Accept and love yourself; only then can you radiate positive energy around you. It takes more than just doing things for others to be a good person. Being good is said to mean more than just being kind. Being good has much to do with discovering yourself and your function in society.

In order to be truly good, you have to take into account what goodness means to you. It can mean being kind, understanding, generous, honest, reliable, helpful, unselfish, polite, patient, forgiving, humble and so on.

Here are a few tips to help you on your way towards being a better person:

1. Determine what it means to you personally to be a good person.

Often people think being good simply means doing no harm to others. However, the question is more about what you do than what you don’t. If you are a good person you surely help others, but at the same time, you don’t neglect yourself either.

What is your ideal of a person? List qualities that, according to you, make an ideal person. Then begin living up to these qualities.

Do you look forward to your goodness being returned?

Do you expect your generosity and services to bring something in return?

Are you giving or doing things to win public acclaim or because you truly want to give and help?

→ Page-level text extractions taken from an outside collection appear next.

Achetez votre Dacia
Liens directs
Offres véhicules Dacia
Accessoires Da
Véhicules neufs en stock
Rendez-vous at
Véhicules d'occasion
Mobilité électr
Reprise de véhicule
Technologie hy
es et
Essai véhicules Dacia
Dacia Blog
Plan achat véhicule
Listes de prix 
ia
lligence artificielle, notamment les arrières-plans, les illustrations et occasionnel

You will be a better person if you stop putting on airs and adopt an attitude of generous giving without expecting anything in return.

Goodness is not just external; real goodness comes from the heart. Lay out your own code of conduct and follow it up with what you believe makes you good. This might at times be opposed to what others consider good and they might find fault with you. If you can learn something from them and upgrade yourself, do so; if not, take their opinion for what it is worth.

Mark Twain warns, “Keep away from people who belittle your ambitions. Small people always do that, but the really great make you feel that you too can become great.”

2. Choose a role model

With a role model, you have an example of whom to correspond to. What are the qualities you admire in that person? Think of how to apply these qualities in daily life — at home, at work, in creative pursuits, in social relationships, in lifestyle, etc.

Whom do you look up to and why? How are they making the world a better place, and how can you follow suit? Don’t lose sight of them; see how they handle hard questions, painful situations and difficult circumstances, and learn from them.